DESCRIPTION: The combination of multiple forms of reasoning in conjunction is often used by physicians making clinical decisions. The Select and Test Model, which involves various forms of reasoning including abstraction, deduction, and abduction, is an epistemological framework that represents how reasoning can be employed in a clinical setting. While the subset of Artificial Intelligence (AI) research that is referred to as hybrid reasoning has involved the combination of various forms of reasoning, such as assertional ABox and terminological TBox reasoning, symbolic and statistical reasoning, or static and temporal reasoning, surprisingly little analysis has been conducted on the interaction between deductive and abductive reasoning. Since the term hybrid reasoning has various definitions throughout the literature, we instead refer to the integration of multiple types of reasoning as ensemble reasoning. Several challenges related to ensemble reasoning and their associated research questions naturally arise.

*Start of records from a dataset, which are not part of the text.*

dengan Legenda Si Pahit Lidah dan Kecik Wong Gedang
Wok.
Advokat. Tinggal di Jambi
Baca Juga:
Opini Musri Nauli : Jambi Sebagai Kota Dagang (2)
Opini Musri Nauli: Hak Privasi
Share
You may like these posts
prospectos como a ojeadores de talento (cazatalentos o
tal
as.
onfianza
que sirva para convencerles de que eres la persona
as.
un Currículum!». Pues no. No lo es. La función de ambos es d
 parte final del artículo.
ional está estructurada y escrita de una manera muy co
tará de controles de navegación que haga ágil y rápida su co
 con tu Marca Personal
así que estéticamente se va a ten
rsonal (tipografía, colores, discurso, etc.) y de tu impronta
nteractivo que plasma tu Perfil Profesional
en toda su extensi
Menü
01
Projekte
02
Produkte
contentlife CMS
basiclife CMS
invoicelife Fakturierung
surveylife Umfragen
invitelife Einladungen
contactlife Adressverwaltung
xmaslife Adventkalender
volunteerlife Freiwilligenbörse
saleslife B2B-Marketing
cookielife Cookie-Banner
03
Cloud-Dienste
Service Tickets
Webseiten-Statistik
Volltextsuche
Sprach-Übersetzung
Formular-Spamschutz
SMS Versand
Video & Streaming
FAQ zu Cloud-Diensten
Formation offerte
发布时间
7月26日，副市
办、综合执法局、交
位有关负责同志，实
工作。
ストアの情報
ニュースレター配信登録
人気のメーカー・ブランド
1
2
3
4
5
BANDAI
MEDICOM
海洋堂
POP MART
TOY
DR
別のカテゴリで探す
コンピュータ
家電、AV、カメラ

Are the recommendations derived using our approach clinically relevant for use cases involving clinical reasoning? Can the reasoning recommendations be justifiably explained? Is it clinically advantageous to reveal the recommendation rationale? When considering the interaction of multiple types of reasoners, does the order of reasoning make an impact on the results of the reasoning or the time it takes to obtain the results? Does an iterative approach versus an alternating approach make an impact on the results or the time it takes to obtain the results? Why might one approach be preferred over the other? Is it more efficient to split abducibles into subsets, run the abductive reasoner on each subset, and then combine the results than running an abductive reasoner with all abducibles specified? Can all interdependent abducibles be determined?

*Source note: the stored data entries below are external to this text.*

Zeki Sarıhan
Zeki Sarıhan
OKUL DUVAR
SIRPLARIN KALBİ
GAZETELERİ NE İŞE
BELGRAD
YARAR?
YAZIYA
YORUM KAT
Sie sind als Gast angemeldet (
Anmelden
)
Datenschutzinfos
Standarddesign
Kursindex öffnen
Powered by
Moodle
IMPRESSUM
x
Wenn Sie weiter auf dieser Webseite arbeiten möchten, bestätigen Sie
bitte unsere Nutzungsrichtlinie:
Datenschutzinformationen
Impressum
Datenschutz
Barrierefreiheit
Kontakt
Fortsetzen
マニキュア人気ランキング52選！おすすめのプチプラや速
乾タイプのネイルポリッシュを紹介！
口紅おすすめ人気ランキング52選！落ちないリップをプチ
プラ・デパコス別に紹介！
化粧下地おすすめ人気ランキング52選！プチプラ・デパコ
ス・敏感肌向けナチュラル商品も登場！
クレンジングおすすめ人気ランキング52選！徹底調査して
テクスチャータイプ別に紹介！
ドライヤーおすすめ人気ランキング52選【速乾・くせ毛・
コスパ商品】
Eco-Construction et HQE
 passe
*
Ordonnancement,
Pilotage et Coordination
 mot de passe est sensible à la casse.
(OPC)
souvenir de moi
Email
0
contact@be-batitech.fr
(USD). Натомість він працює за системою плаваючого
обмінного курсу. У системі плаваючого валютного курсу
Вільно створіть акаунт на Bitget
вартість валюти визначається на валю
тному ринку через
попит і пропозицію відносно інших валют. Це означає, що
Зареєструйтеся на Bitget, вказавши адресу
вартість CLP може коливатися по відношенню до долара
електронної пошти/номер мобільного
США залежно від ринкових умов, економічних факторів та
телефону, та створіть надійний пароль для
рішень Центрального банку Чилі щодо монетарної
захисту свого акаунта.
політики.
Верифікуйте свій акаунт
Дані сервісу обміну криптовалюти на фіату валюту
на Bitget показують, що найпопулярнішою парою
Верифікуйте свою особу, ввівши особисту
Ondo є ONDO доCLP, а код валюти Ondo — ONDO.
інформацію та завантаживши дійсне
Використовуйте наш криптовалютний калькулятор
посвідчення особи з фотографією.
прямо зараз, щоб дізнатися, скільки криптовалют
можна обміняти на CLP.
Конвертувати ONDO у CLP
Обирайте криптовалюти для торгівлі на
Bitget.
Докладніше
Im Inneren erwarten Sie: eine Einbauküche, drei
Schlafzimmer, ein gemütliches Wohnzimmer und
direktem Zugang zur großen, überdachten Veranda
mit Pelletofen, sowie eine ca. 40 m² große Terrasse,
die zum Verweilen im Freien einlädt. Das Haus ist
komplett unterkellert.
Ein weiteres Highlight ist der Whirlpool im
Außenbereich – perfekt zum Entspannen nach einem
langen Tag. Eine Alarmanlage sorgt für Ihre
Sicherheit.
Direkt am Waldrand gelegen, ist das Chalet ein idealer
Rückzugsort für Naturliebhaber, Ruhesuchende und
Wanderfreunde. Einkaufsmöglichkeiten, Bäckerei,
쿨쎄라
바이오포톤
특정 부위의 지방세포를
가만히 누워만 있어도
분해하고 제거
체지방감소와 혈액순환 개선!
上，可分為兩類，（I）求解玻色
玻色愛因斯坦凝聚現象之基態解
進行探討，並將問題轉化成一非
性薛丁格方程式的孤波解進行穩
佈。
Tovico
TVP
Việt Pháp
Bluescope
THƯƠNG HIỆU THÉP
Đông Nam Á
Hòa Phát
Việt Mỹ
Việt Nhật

We attempt to address the questions above and the soundness of our proposed approach by laying a theoretical foundation built on logical proofs. This foundation is then leveraged to design an ensemble reasoning system that we apply to several use cases related to the diagnosis and treatment of type 2 diabetes. We present the recommendations and justifications derived from our system to clinicians in order to evaluate the clinical relevance and usefulness of our approach. By implementing an evidence-based clinical decision-support system that employs ensemble reasoning, we take a step toward advancing the state-of-the-art of AI.

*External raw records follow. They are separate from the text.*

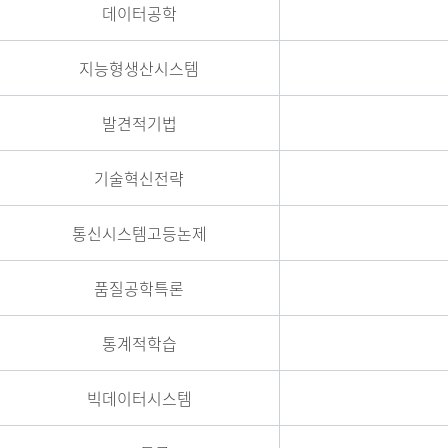
데이터공학
지능형생산시스템
발견적기법
기술혁신전략
통신시스템고등논제
품질공학특론
통계적학습
빅데이터시스템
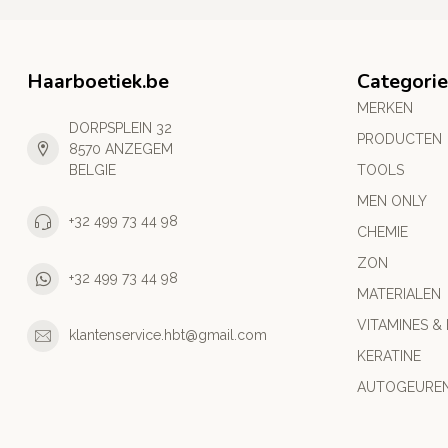
Haarboetiek.be
Categori
MERKEN
DORPSPLEIN 32
PRODUCTEN
8570 ANZEGEM
BELGIE
TOOLS
MEN ONLY
+32 499 73 44 98
CHEMIE
ZON
+32 499 73 44 98
MATERIALEN
VITAMINES &
klantenservice.hbt@gmail.com
KERATINE
AUTOGEURE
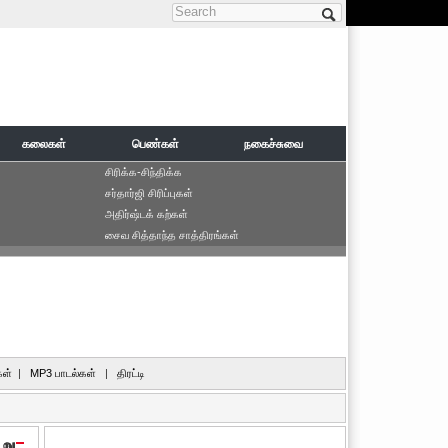
Search form
கலைகள்
பெண்கள்
நகைச்சுவை
சிரிக்க-சிந்திக்க
சர்தார்ஜி சிரிப்புகள்
அதிர்ஷ்டக் கற்கள்
சைவ சித்தாந்த சாத்திரங்கள்
ள்
|
MP3 பாடல்கள்
|
திரட்டி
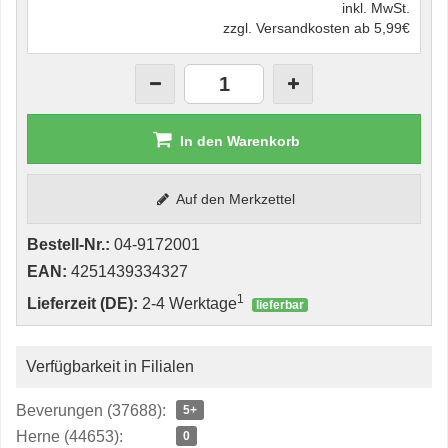
inkl. MwSt.
zzgl. Versandkosten ab 5,99€
In den Warenkorb
Auf den Merkzettel
Bestell-Nr.:
04-9172001
EAN:
4251439334327
1
Lieferzeit (DE):
2-4 Werktage
lieferbar
Verfügbarkeit in Filialen
Beverungen (37688):
5+
Herne (44653):
0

BIO: Sabbir M. Rashid is a Ph.D. candidate at Rensselaer Polytechnic Institute working with Professor Deborah McGuinness on research related to data annotation and harmonization, ontology engineering, knowledge representation, and various forms of reasoning. Prior to attending RPI, Mr. Rashid completed a double major at Worcester Polytechnic Institute, where he received B.S. degrees in both Physics and Electrical & Computer Engineering. His current work includes the integration of multiple forms of reasoning to solve clinicial decision-making problems, such as differential diagnosis, therapy planning, and plan critiquing, in the context of chronic diseases like diabetes. He plans to defend his thesis on April 3rd of this year.